Andi Ahmad S
Jum'at, 31 Juli 2026 | 19:44 WIB
Ilustrasi narkoba jaringan internasional (freepik)
Baca 10 detik
  • Bareskrim Polri menggagalkan penyelundupan 25 kilogram ekstasi oleh pilot Malaysia berinisial MS di Bandara Soekarno-Hatta pada 29 Juli 2026.
  • Tersangka yang positif narkotika itu mengaku telah tiga kali menyelundupkan barang haram ke Indonesia melalui berbagai wilayah.
  • Polisi bersama Bea Cukai kini memburu sisa anggota sindikat internasional tersebut di wilayah Jakarta dan jalur pelarian lainnya.

SuaraBanten.id - Direktorat Tindak Pidana Narkoba (Dittipidnarkoba) Bareskrim Polri terus bergerak cepat membongkar jaringan sindikat narkotika internasional. Langkah ini diambil usai terungkapnya keterlibatan seorang oknum pilot maskapai asal Malaysia berinisial MS yang nekat menjadi kurir penyelundupan ekstasi.

Penyelundupan dalam jumlah fantastis mencapai 25 kilogram ekstasi tersebut berhasil digagalkan di Bandara Soekarno-Hatta (Soetta), Tangerang, Banten, pada Rabu (29/7/2026).

Kasubdit 2 Dittipidnarkoba Bareskrim Polri, Kombes Pol Awaludin Amin, menegaskan bahwa tim penyidik kini tengah menyisir keberadaan sisa-sisa anggota jaringan yang masih berkeliaran.

"Saat ini (perburuan) masih difokuskan di wilayah Jakarta. Untuk itu, kami mohon doa dari teman-teman semua agar kami bersama Bea Cukai dan stakeholder terkait dapat segera membongkar tuntas jaringan ini," ujar Awaludin.

Dia mengatakan sebagai upaya komitmen dalam menindak para pelaku kejahatan narkotika ini, Polri menyatakan akan secara intensif melakukan pengejaran hingga jalur pelarian sindikat, baik melalui jalur udara maupun jalur laut.
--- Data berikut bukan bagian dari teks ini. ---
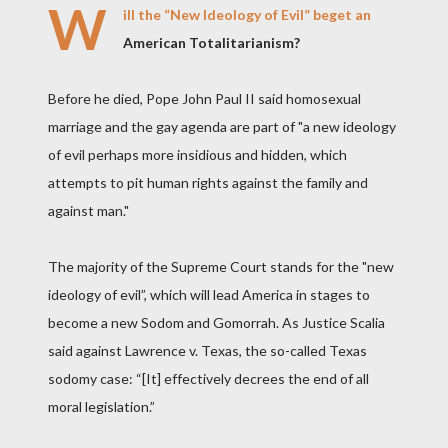
W
ill the “New Ideology of Evil” beget an
American Totalitarianism?
Before he died, Pope John Paul II said homosexual
marriage and the gay agenda are part of "a new ideology
of evil perhaps more insidious and hidden, which
attempts to pit human rights against the family and
against man."
The majority of the Supreme Court stands for the "new
ideology of evil”, which will lead America in stages to
become a new Sodom and Gomorrah. As Justice Scalia
said against Lawrence v. Texas, the so-called Texas
sodomy case: “[It] effectively decrees the end of all
moral legislation.”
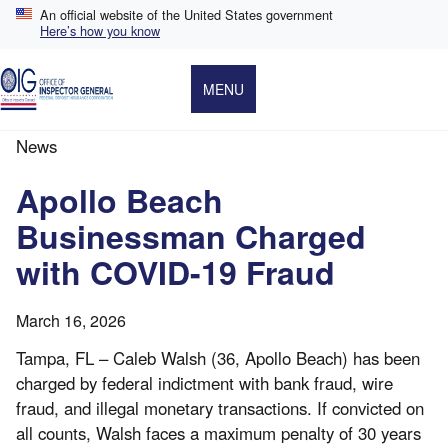
Skip
An official website of the United States government
to
Here’s how you know
main
content
MENU
News
Breadcrumb
Apollo Beach
Businessman Charged
with COVID-19 Fraud
March 16, 2026
Tampa, FL – Caleb Walsh (36, Apollo Beach) has been
charged by federal indictment with bank fraud, wire
fraud, and illegal monetary transactions. If convicted on
all counts, Walsh faces a maximum penalty of 30 years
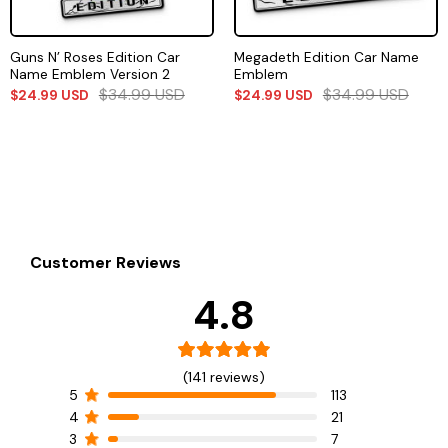
Guns N’ Roses Edition Car
Megadeth Edition Car Name
Name Emblem Version 2
Emblem
$
34.99
USD
$
34.99
USD
$
24.99
USD
$
24.99
USD
Customer Reviews
4.8
(141 reviews)
5
113
4
21
3
7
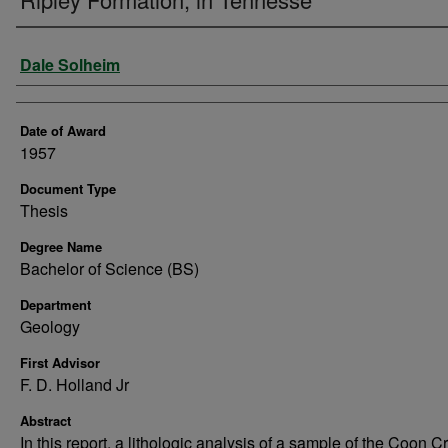
Author
Dale Solheim
Date of Award
1957
Document Type
Thesis
Degree Name
Bachelor of Science (BS)
Department
Geology
First Advisor
F. D. Holland Jr
Abstract
In this report, a lithologic analysis of a sample of the Coon C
"Komitmen kami akan terus mengejar para pelaku. Mau lewat udara hingga laut, itu saja," ujarnya.

Ia juga menjelaskan bahwa terkait kasus penyelundupan narkotika yang melibatkan seorang pilot, pelaku terbukti positif mengonsumsi beberapa jenis zat terlarang tersebut.

Selain itu, berdasarkan pemeriksaan mendalam bahwa pilot itu diketahui sudah tiga kali melakukan menyelundupkan narkotika, pertama, membawa sabu-sabu ke Sabah, Malaysia.

Kedua, membawa sabu-sabu dengan berat sebanyak 7 kilogram untuk tujuan Jakarta. Ketiga, membawa ekstasi dan sabu-sabu ke Jakarta yang akhirnya terungkap petugas Bea dan Cukai Bandara Soetta.

Baca Juga: Pilot Malaysia Terbangkan Pesawat ke Indonesia dalam Kondisi Positif Kokain hingga Ekstasi

"Tersangka mengaku telah tiga kali membawa barang haram tersebut ke Indonesia, dengan rincian dua kali di Jakarta dan satu kali di daerah lain," ujarnya.

Kendati demikian, atas perbuatannya, pihak kepolisian menjerat dengan pasal berlapis yang membawa ancaman hukuman berat.

"Tersangka disangkakan dengan Pasal 113 ayat (2) juncto Pasal 114 ayat (2), juncto Pasal 13132 ayat (1), subsider Pasal 609 ayat (2)," kata dia. [Antara].